MigratoryData has achieved 12 million concurrent connections, that to with a JVM!! Time to rethink about JVM. Some Linux parameters that are tuned are:
- The maximum number of open files the system can handle (by tuning /proc/sys/fs/nr_open)
- The maximum number of open files a process can have (by tuning with “ulimit -n”)
- Increase the number of ephemeral ports on a box (the default being from 32768 to 61000) from “500 to 65535”, with “sysctl -w net.ipv4.ip_local_port_range”. On the server side, it is the same listening address and the listening port that is used to pair with each client end point address.
- Once a connection is established, the quadruple that is used to uniquely identify a connection is <serverIP, serverListeningPort, clientIp, clientEphemeralPort>
- We dont need so many port numbers on the server side, we need only so many open sockets
- Reuse TCP’s TIME_WAIT sockets with “/proc/sys/net/ipv4/tcp_tw_recycle”

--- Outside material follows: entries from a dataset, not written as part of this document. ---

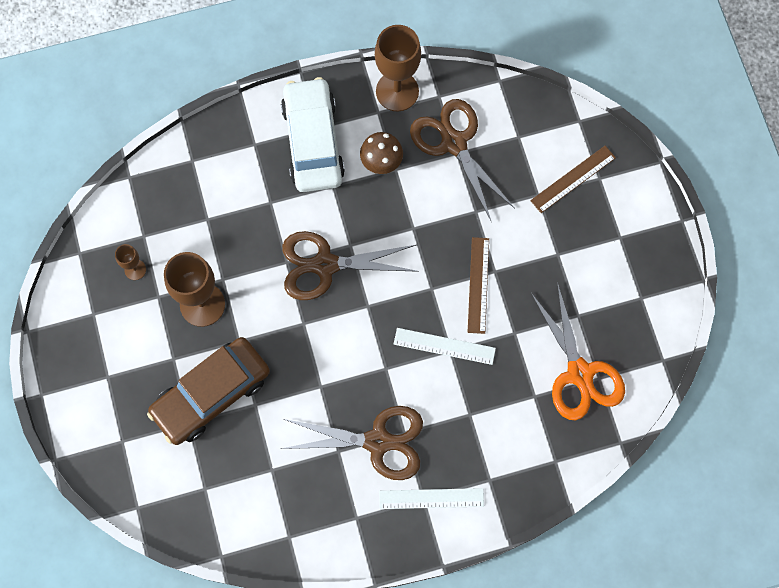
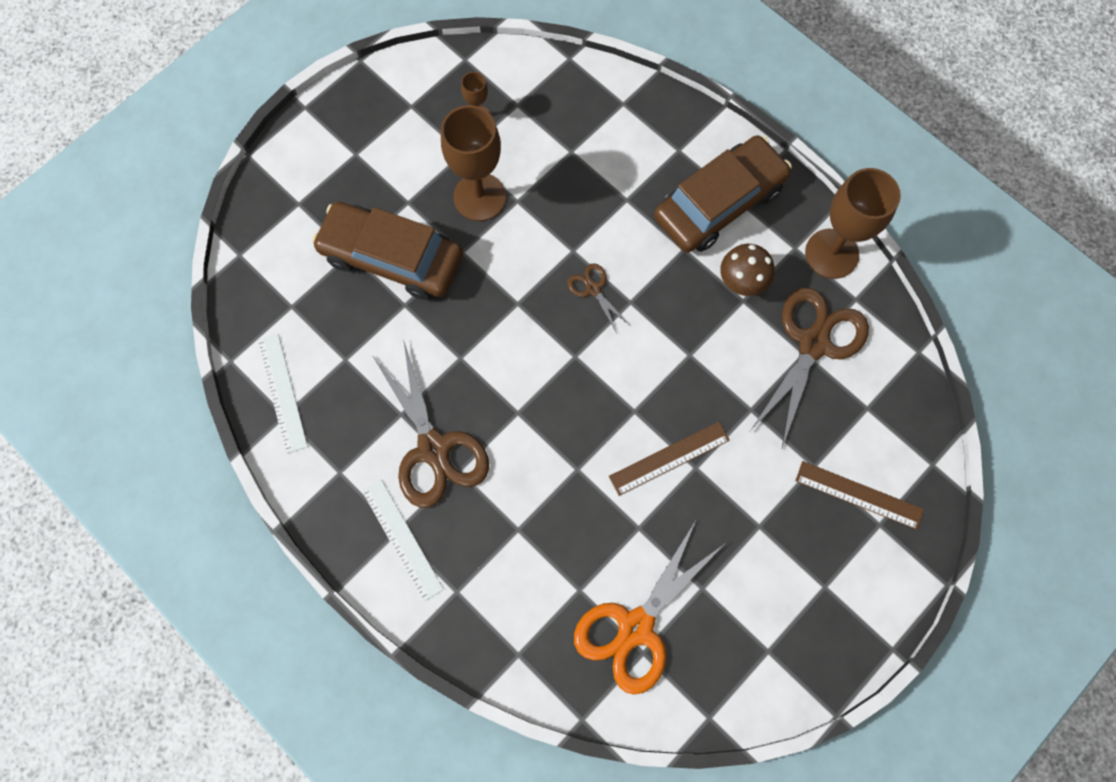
camera: 60 degrees right, 0 degrees up
white car [281,77,345,192] -> brown car [654,135,792,253]
brown scissors [282,231,419,300] -> brown scissors [567,263,630,333], size x0.47
white ruler [394,328,496,365] -> white ruler moved to [258,334,308,454]

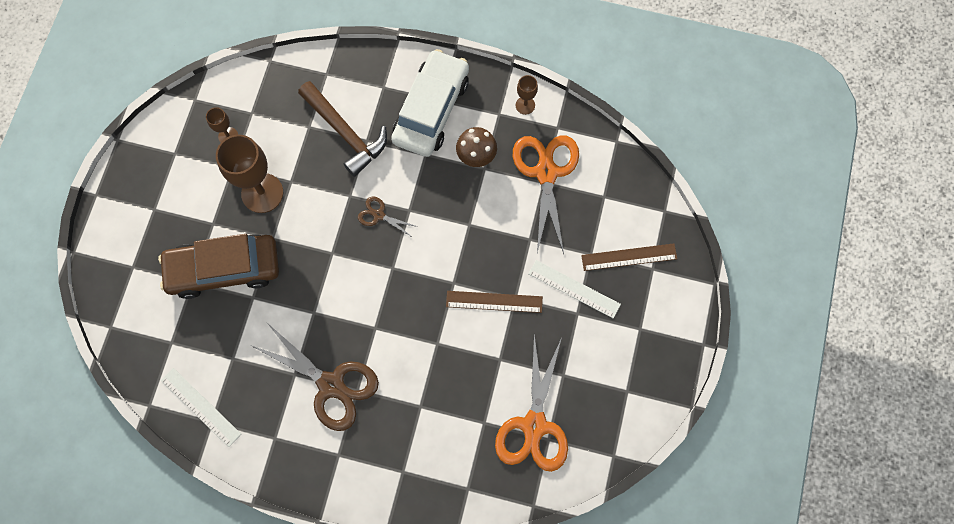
camera: 30 degrees left, 0 degrees up
white ruler [362,479,444,601] -> white ruler moved to [528,260,621,319]
brown ruler [609,422,730,496] -> brown ruler turned 60 degrees clockwise [446,291,543,313]
brown car [654,135,792,253] -> white car [391,49,469,157]
brown scissors [751,288,869,448] -> orange scissors [513,135,579,254]
brown goblet [805,168,901,279] -> brown goblet [516,75,538,115], size x0.48
none -> brown hammer [298,81,387,177]

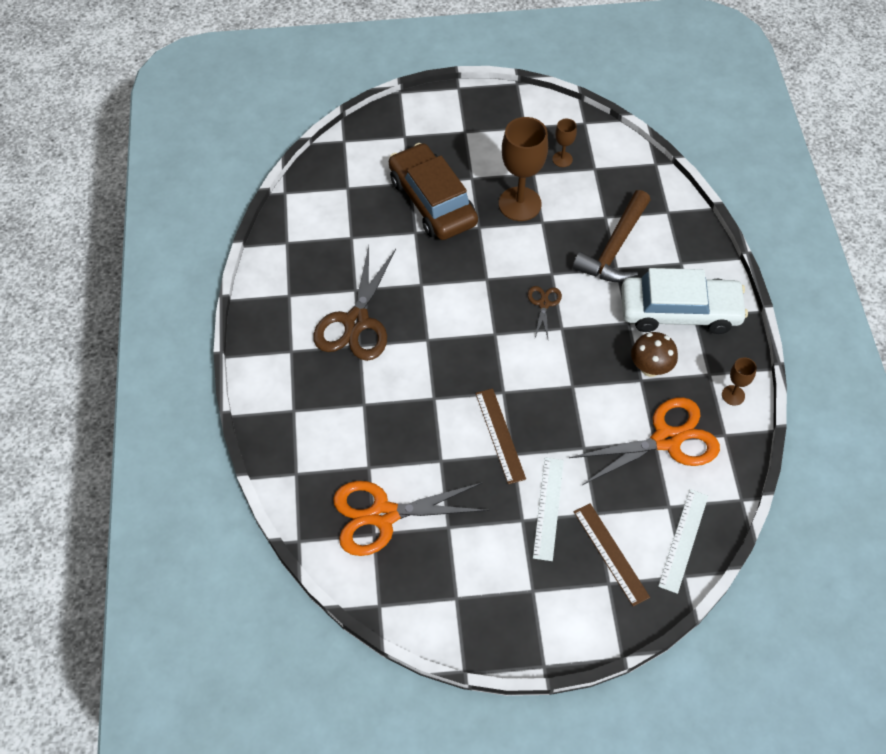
camera: 70 degrees right, 15 degrees down
white ruler [161,368,241,447] -> white ruler moved to [658,489,708,594]

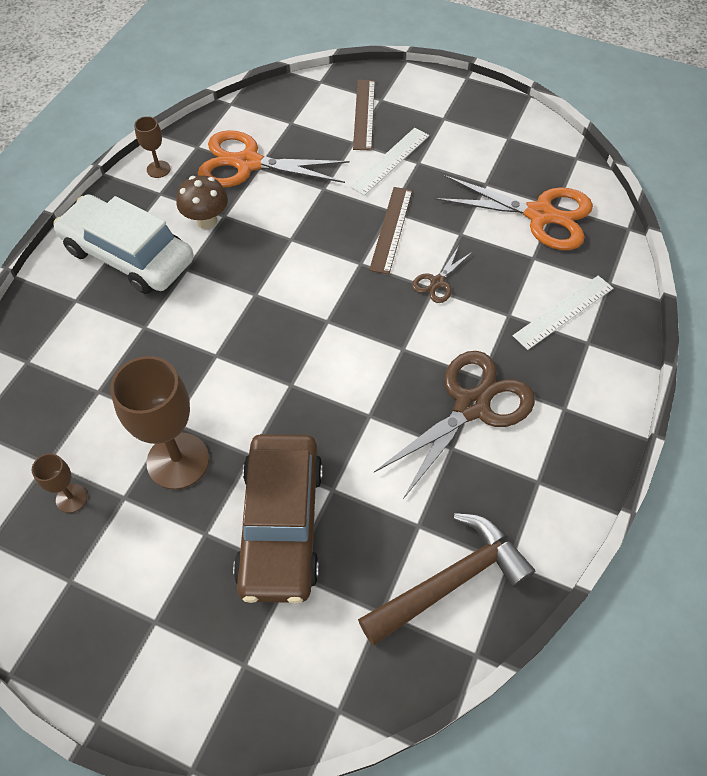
camera: 150 degrees left, 0 degrees up
brown scissors [528,286,562,339] -> brown scissors moved to [412,246,472,303]
brown hammer [572,190,650,282] -> brown hammer moved to [358,513,535,645]
white ruler [658,489,708,594] -> white ruler moved to [513,275,614,350]

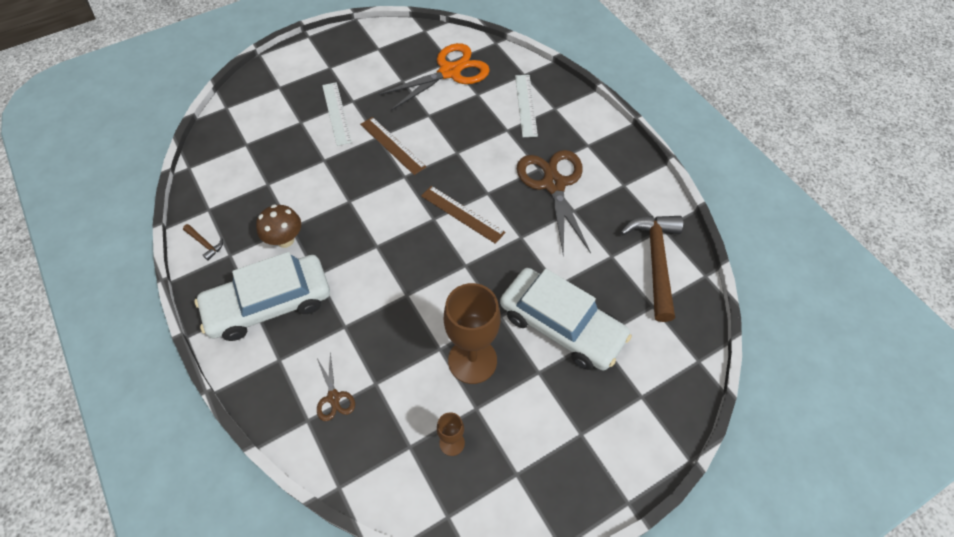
camera: 55 degrees left, 0 degrees up
brown goblet [134,116,170,178] -> brown hammer [183,224,223,261]
orange scissors [198,130,350,188] -> none
brown car [233,434,323,604] -> white car [500,268,632,371]
brown ruler [353,80,375,150] -> brown ruler moved to [421,186,505,244]
brown scissors [412,246,472,303] -> brown scissors moved to [317,352,355,421]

- Amount of memory allocated to tcp/udp with “sysctl -w net.ipv4.[tcp|udp]_mem”
- Balance the interrupt processing by changing the smp affinity of each tx/rx queue (now is the time to read more about the Intel 10G ethernet adapter) to a different core (writing the bit to /proc/irq/<interruptNum>/smp_affinity
One thing to note is that with all this connections, CPU was not the bottleneck, but memory was. In fact, CPU was still at around 47% when the server reached 12M connections, but memory reached its brim.
Besides, some JVM tuning is also done, which is out of scope of my mind. :-). All in all, they broke the C10M benchmark with a stock kernel properly tuned!! Which is a magnificient achievement.